Contractor’s Question: I work as a contract designer with a limited company. But before I became limited I was under an umbrella company and signed up with a recruiter and agreed to 'opt out.' About a year later, they placed me for work but, by that time, I was already a limited company. I then had to refill out their online forms to ‘re-opt-out.’
For the final payment they were 19 days late, which to my understanding I am within my rights to charge interest on. But I want to clarify if this is the case, as I had to re-opt-out once I was already placed. Or does the initial opt-out under the umbrella company still stand?
Expert’s Answer: You are referring to the Conduct of Employment Agencies and Employment businesses Regulations 2003 (often called the ‘Conduct Regulations’).

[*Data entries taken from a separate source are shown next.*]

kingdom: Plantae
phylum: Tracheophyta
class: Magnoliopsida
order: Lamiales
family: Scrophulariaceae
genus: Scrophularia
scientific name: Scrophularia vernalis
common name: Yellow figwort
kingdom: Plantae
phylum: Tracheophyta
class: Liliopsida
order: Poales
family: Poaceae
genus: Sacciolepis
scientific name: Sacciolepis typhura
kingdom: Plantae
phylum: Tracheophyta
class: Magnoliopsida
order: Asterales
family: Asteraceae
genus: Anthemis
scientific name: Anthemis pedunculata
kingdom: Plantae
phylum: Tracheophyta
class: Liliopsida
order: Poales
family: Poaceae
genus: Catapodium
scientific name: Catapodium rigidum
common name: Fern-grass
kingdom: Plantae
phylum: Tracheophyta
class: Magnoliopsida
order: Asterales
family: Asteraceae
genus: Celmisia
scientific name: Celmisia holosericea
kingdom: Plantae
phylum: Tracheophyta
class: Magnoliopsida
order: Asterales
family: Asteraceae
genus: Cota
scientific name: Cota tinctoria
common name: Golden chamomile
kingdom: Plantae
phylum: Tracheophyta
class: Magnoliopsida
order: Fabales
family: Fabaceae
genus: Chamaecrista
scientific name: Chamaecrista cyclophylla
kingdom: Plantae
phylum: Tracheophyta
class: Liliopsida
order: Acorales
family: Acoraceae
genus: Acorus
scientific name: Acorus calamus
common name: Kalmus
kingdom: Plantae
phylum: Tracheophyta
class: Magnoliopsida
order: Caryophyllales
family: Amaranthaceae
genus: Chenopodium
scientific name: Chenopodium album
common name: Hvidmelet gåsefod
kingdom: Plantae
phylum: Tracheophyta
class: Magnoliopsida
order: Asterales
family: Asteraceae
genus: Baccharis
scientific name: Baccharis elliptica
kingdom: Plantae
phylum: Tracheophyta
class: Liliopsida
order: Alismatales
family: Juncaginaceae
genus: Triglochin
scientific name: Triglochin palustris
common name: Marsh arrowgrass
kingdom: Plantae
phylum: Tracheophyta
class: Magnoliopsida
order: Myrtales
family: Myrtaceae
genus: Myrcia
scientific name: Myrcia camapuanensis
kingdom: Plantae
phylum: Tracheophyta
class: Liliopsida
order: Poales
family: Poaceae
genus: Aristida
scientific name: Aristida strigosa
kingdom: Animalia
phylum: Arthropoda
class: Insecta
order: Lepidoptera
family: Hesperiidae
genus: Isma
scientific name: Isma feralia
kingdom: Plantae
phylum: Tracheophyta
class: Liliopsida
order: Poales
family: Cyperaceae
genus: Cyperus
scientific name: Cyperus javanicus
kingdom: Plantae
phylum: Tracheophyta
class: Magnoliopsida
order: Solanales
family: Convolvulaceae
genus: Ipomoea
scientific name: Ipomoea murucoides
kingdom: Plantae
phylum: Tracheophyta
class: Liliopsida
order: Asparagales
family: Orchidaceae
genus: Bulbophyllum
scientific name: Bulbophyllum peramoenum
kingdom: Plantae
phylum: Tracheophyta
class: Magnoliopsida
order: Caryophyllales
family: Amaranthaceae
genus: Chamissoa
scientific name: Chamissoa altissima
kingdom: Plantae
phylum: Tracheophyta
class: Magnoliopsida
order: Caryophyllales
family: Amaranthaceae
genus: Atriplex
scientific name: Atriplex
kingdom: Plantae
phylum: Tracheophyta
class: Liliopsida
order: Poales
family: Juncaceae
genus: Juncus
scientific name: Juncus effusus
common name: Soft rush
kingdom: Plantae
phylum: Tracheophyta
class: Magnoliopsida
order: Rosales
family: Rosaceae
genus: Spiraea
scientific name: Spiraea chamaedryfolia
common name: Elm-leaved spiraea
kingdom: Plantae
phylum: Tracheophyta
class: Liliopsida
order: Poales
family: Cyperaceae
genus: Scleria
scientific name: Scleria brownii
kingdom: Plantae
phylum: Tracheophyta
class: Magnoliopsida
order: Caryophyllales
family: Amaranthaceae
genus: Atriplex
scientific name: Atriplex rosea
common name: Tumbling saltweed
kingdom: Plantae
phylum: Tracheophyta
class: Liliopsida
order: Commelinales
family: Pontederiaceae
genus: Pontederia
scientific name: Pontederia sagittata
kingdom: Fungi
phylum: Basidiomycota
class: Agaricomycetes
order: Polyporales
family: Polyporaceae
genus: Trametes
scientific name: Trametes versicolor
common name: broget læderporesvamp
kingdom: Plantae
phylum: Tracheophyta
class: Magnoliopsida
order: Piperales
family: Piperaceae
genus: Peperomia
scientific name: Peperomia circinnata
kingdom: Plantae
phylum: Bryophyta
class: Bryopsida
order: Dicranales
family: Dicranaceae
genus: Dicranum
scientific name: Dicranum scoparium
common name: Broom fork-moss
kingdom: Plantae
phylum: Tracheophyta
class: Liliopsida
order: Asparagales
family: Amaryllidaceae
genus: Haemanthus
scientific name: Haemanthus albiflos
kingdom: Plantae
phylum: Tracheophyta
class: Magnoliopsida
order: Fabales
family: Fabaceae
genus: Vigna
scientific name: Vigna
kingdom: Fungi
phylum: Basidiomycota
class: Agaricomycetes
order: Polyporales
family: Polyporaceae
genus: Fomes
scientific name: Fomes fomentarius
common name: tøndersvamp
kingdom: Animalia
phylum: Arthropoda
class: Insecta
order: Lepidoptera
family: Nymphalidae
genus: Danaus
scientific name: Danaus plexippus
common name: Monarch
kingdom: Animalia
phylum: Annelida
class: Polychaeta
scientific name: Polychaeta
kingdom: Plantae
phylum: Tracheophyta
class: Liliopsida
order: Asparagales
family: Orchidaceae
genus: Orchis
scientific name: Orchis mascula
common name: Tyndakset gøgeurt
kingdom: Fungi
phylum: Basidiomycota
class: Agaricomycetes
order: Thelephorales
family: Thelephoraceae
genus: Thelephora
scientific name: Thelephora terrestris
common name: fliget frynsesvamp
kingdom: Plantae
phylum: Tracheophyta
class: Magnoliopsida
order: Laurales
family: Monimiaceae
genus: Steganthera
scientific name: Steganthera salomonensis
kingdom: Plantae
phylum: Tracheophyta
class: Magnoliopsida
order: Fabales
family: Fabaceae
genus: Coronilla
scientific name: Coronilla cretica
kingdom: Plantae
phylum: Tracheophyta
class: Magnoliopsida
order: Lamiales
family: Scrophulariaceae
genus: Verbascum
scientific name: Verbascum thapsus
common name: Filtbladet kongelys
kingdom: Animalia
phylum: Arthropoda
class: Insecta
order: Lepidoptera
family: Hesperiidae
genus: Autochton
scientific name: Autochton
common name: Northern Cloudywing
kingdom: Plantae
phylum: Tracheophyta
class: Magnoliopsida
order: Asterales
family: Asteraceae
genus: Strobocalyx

These regulations govern the way in which what we commonly call ‘agencies’ work. Strictly speaking, an 'Employment Agency’ finds people who will be engaged and paid directly by the client, whilst an ‘Employment Business’ engages workers itself, and hires them on to the client - and so payment is routed through the ‘Employment business’. But in common parlance we call them all ‘agencies’. In this response I actually mean ‘Employment businesses’.
Three parts of the regulations have particular relevance to contractors:
- Regulation 6 makes it unlawful for the agency to impose a restriction on what the worker may do after the contract with the agency ends.
- Regulation 12 makes it unlawful for an agency to withhold payment for time the worker has in fact worked
- Regulation 32 gives workers operating through a limited company (I’ll call these ‘contractors’) the right to opt out of these regulations, if they so choose.
Agencies like contractors to opt out. Then, they can impose restrictions - handcuff clauses - they can put conditions in the contract allowing them to withhold money in specified circumstances - and they can actually withhold money, if they think it suits their commercial interests to do so.
The Employment Agencies Act 1973 makes it an offence for an agency to breach these regulations. But if the contractor opts out, they don’t have to follow the regulations at all.
A self-serving myth has been created and perpetuated by many agencies. They like to scare you by telling you that if you don’t opt out, it will put you in greater risk of being inside IR35. If an agency tells you that, it’s nonsense. It is my opinion that whether you opt in or opt out, it will not have the slightest impact on IR35 status. Some agencies even tell umbrella contractors that - but forget to tell them that umbrella contractors are not subject to IR35 anyway, because they only receive taxable employment income, and possibly some reimbursed expenses. Many contractors still fall for the myth.
Let’s come back to opting-out. The effect of regulation 32(13) is that an agency cannot lawfully require you to opt out. Why would you want to? I’m still waiting for a persuasive answer to this question.
As to your specific points:
- Your rights under the Late Payment of Commercial Debts (Interest) Act 1998 on overdue payments are unaffected by whether or not you opt out under the Conduct Regulations
- Your opt-out with the umbrella would not be effective when you switched to your own company. If you wanted to opt out then, you and your company would have needed to opt out again, although whether that would have been effective if you had simply continued to work in the same role without a break is another question entirely, since for an opt-out to be valid, it must be given to the agency and notified by the agency to the client, before you are introduced or supplied to the client. And, from what you say, you were already there.
The expert was Roger Sinclair, founder of egos, a legal advisory to contractors.